AS NATIONAL policy makers fashion a healthcare bill modeled in no small part on Massachusetts’ landmark health reform law, they need to address a major flaw that has emerged here.
Three years into our healthcare experiment, health coverage gains have been remarkable. Medicaid enrollment is estimated to have grown from less than 1 million before the reform law to 1.2 million in 2010, and altogether, in Medicaid and private plans, more than 428,000 have gained coverage. Families and individuals who had never had health coverage have access to health plans and services that were previously unattainable.
At the same time, however, hospitals that serve the largest proportion of those newly covered and low-income populations have seen their state-funded payments diminish or be eliminated. By receiving lower rates, they have helped to subsidize health reform. But the consequence of their diminished rates is financial losses and the prospect of the loss of critical services for poor and disadvantaged populations.
By design, the state’s landmark health reform was supposed to “true-up’’ Medicaid rates, raising them closer to cost than the current 60 percent to 70 percent reimbursement of cost, a critical step since Medicaid enrollment growth has been a key component of health reform. Instead, as health reform has been implemented, rates have declined for many hospitals, and special payments for hospitals that serve a disproportionate share of low-income patients have been eliminated – long before the current recession began.
That is the core issue surrounding Boston Medical Center’s lawsuit against the state – a grave concern that other safety-net hospitals seek to compel the Commonwealth to address.
In Washington now, as in Massachusetts in 2006, who will pay for this coverage is hotly debated. In Massachusetts, officials took the federal Medicaid disproportionate-share payments designed by federal law to support hospitals that serve the needy and built them into expanded Medicaid and subsidized Commonwealth Care coverage. But this has left those hospitals, located in the state’s poorest urban communities – Lawrence, Holyoke, Brockton, Boston, Fall River, Cambridge, and others – with no compensation from Medicaid for the vast amount of care they deliver at rates that are still well below cost.
In our state and around the nation, poor whites, African-Americans, Latinos, and Asian-Americans get their care at certain hospitals – the hospitals in their backyard. These hospitals have been the state’s partners in providing care for those who have gained coverage under reform. Despite this unique role, the hospitals have been abandoned and are compelled to deliver care with fewer resources.
Healthcare for these populations is largely separate and it is rapidly becoming unequal.
A word of caution to the Obama administration: Policy makers looking to Massachusetts as a model for national health reform had better keep a watchful eye on Boston Medical Center’s suit, and reconsider the wisdom of redirecting scarce Medicare and Medicaid disproportionate-share dollars away from hospitals that serve the poor. Expanded coverage must go hand in hand with financially stable providers. In the worst-case scenario, coverage that’s financed by eliminating the payments that underpin healthcare services to the disadvantaged is a roadmap to rationing of care.

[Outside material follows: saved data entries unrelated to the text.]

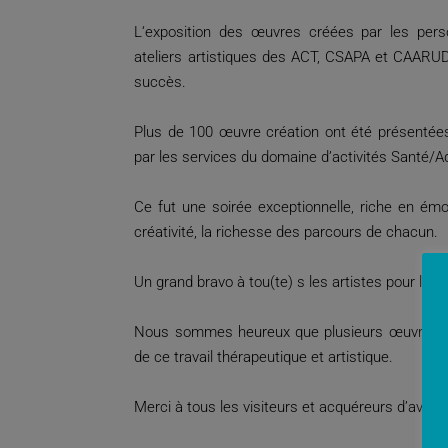
L
‘exposition des œuvres créées par les per
ateliers artistiques des ACT, CSAPA et CAARUD
succès.
Plus de 100 œuvre création ont été présentée
par les services du domaine d’activités Santé/Ad
Ce fut une soirée exceptionnelle, riche en émo
créativité, la richesse des parcours de chacun.
Un grand bravo à tou(te) s les artistes pour la qua
Nous sommes heureux que plusieurs œuvres ai
de ce travail thérapeutique et artistique.
Merci à tous les visiteurs et acquéreurs d’avoir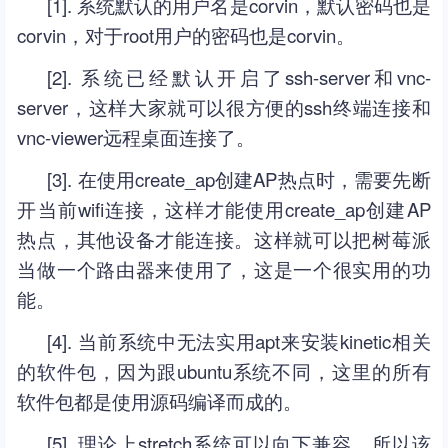
[1]. 系统默认的用户名是corvin，默认密码也是
corvin，对于root用户的密码也是corvin。
[2]. 系统已经默认开启了ssh-server和vnc-
server，这样大家就可以很方便的ssh终端连接和
vnc-viewer远程桌面连接了。
[3]. 在使用create_ap创建AP热点时，需要先断
开当前wifi连接，这样才能使用create_ap创建AP
热点，其他设备才能连接。这样就可以把树莓派
当做一个路由器来使用了，这是一个很实用的功
能。
[4]. 当前系统中无法实用apt来安装kinetic相关
的软件包，因为跟ubuntu系统不同，这里的所有
软件包都是使用源码编译而成的。
[5]. 理论上stretch系统可以向下兼容，所以该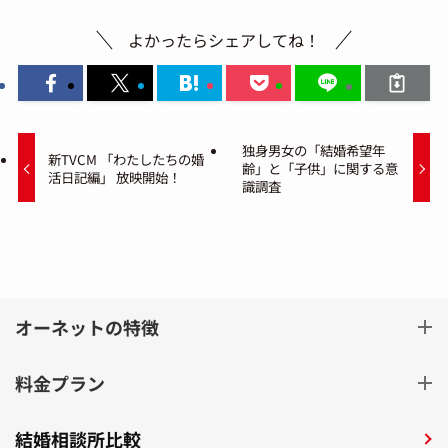
よかったらシェアしてね！
独身男女の「結婚希望年
新TVCM 「わたしたちの婚
齢」と「子供」に関する意
活日記編」 放映開始！
識調査
オーネットの特徴
料金プラン
結婚相談所比較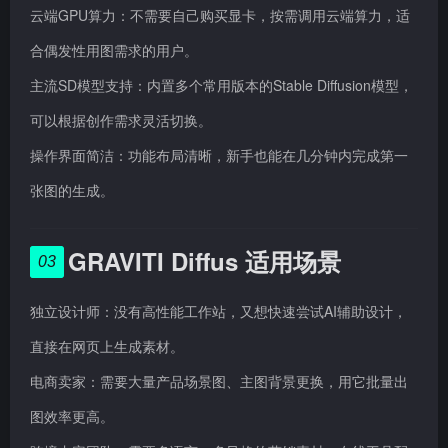
云端GPU算力：不需要自己购买显卡，按需调用云端算力，适
合偶发性用图需求的用户。
主流SD模型支持：内置多个常用版本的Stable Diffusion模型，
可以根据创作需求灵活切换。
操作界面简洁：功能布局清晰，新手也能在几分钟内完成第一
张图的生成。
GRAVITI Diffus 适用场景
03
独立设计师：没有高性能工作站，又想快速尝试AI辅助设计，
直接在网页上生成素材。
电商卖家：需要大量产品场景图、主图背景更换，用它批量出
图效率更高。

Many of us who have advocated for universal coverage applaud the dramatic gains and successes of Massachusetts’ health reform law. It shows that innovative policy can overcome longstanding obstacles. Our experience also shows, however, how carefully and cautiously the redirection of scarce dollars must be made. The role of hospitals in poor communities is especially important in our society, but they have not been treated fairly in Massachusetts, and the gross inequities are becoming more apparent.

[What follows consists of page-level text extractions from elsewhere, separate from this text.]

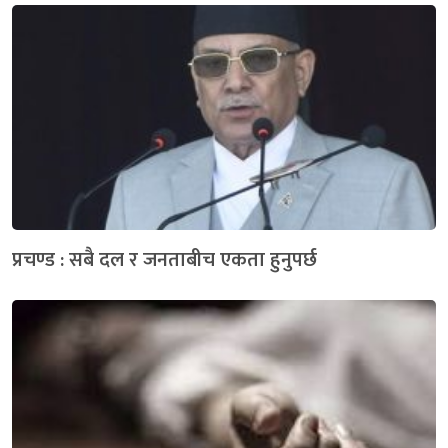
प्रचण्ड : सबै दल र जनताबीच एकता हुनुपर्छ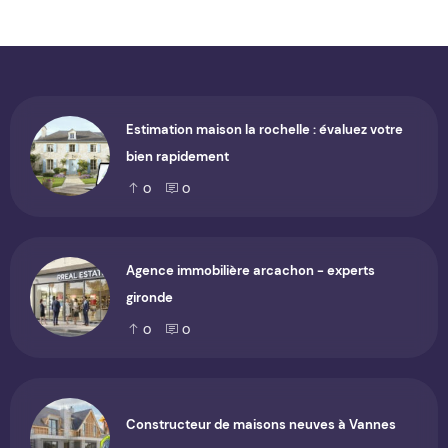
Estimation maison la rochelle : évaluez votre
bien rapidement
0
0
Agence immobilière arcachon - experts
gironde
0
0
Constructeur de maisons neuves à Vannes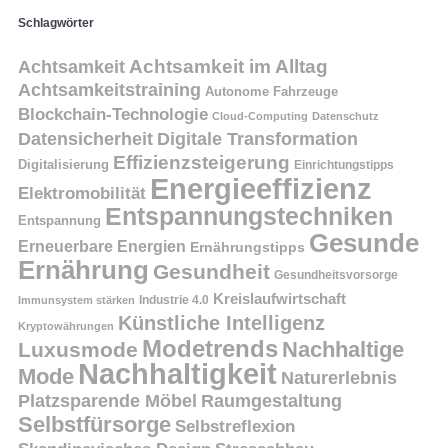
Schlagwörter
Achtsamkeit
Achtsamkeit im Alltag
Achtsamkeitstraining
Autonome Fahrzeuge
Blockchain-Technologie
Cloud-Computing
Datenschutz
Datensicherheit
Digitale Transformation
Effizienzsteigerung
Digitalisierung
Einrichtungstipps
Energieeffizienz
Elektromobilität
Entspannungstechniken
Entspannung
Gesunde
Erneuerbare Energien
Ernährungstipps
Ernährung
Gesundheit
Gesundheitsvorsorge
Kreislaufwirtschaft
Immunsystem stärken
Industrie 4.0
Künstliche Intelligenz
Kryptowährungen
Modetrends
Nachhaltige
Luxusmode
Nachhaltigkeit
Mode
Naturerlebnis
Platzsparende Möbel
Raumgestaltung
Selbstfürsorge
Selbstreflexion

While we recognize that the present fiscal crisis means we must focus attention on bottom-line numbers, Massachusetts really needs a policy based on substance and the reality that people are directly affected by the plight of safety-net hospitals. The Boston Medical Center suit points out that healthcare reform will fail in its objectives if it serves to dismantle healthcare services for the disadvantaged that it was designed to serve.
Ellen Murphy Meehan is a healthcare consultant and executive director of the Massachusetts Alliance of Safety Net Hospitals.